Miles explained that the meritless allegation was based on an improper analysis of limited information and was filed with the hope of creating division among schools and in the community. In everyday terms, Miles said the allegation is the equivalent of someone making broad claims about a homeowner’s overall expenses while only looking at their water bill.

“The author of the complaint only looks at a single line of data that doesn’t capture the full expenditure of funds,” Miles said. “Basing claims of inequality on such an incomplete analysis points to the author’s intent.”

Miles reiterated that an independent auditor reviews the district’s Title I expenditures every year and has found the district to be in compliance. Additionally, TEA annually reviews the audits and confirms its findings.

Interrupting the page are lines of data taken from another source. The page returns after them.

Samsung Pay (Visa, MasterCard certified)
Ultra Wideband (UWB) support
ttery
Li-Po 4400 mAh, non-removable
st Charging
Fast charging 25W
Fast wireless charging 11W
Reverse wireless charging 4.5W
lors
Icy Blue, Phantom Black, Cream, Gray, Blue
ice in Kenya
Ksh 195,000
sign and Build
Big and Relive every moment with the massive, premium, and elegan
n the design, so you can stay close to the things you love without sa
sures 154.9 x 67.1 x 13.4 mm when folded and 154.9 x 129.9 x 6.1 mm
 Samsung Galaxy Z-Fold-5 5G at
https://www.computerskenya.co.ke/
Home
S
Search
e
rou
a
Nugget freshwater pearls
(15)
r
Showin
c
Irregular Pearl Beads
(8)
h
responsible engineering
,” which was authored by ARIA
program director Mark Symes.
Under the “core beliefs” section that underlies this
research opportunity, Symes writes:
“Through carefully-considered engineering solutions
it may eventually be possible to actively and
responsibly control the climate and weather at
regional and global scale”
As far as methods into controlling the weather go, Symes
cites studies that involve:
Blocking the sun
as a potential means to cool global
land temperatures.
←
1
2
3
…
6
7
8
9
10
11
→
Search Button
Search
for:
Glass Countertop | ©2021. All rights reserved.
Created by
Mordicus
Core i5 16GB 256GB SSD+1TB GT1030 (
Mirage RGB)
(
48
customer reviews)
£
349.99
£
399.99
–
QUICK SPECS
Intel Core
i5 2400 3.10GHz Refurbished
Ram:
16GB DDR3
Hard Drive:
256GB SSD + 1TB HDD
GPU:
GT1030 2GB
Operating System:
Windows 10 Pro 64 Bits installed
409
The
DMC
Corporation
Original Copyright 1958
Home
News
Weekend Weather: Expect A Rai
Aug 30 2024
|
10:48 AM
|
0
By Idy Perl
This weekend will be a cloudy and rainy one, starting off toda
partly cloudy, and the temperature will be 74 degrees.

Miles said the district welcomes any additional trained auditor to review the full data of how the district spends its money as there is nothing to hide.

Miles said he was compelled to directly address the allegation because the claim—the district is spending less on the students who need it the most—is fundamentally untrue.

“This administration, this district, this board has spent a lot of time and energy precisely doing the opposite (of what the allegations claim), in that we are spending our resources on the kids who need it most,” he said. “We fight battles for that. We know we have a lot of needs in this district and we know we need more resources than we have. But we have to prioritize, so we are trying to fund the neediest schools more than the others.”

Specifically, Miles broke down several district initiatives that provide additional resources to struggling schools. These initiatives include:

  • The district meets with the schools identified by the state as Improvement Required (IR) each year to identify what additional resources are needed at the schools. This year, the district provided an additional $2 million in funding to the IR schools.
  • Imagine 2020 provides additional funding to support the Madison, Lincoln and Pinkston High School feeder patterns. The district provided an additional $8.4 million to the struggling schools the inaugural year, and provided even more funding this school year after adding schools in the South Oak Cliff feeder pattern as an Imagine 2020 feeder pattern.
  • The district has proposed a $3 million investment in its Accelerating Campus Excellence plan which would incentivize effective teachers to teach at IR schools.

As someone who grew up in a struggling school with a mom who didn’t speak English and a dad overseas, Miles said he and the district are dedicated to the improvement of struggling schools.

“I know that education is the difference, especially if you come from poverty, especially if you don’t have the engagement from the parents, especially if you don’t have the resources,” he said. “I get that and so does the district. That’s why we have to spend more resources on kids who need it. And the actions from the district show that we are doing that.”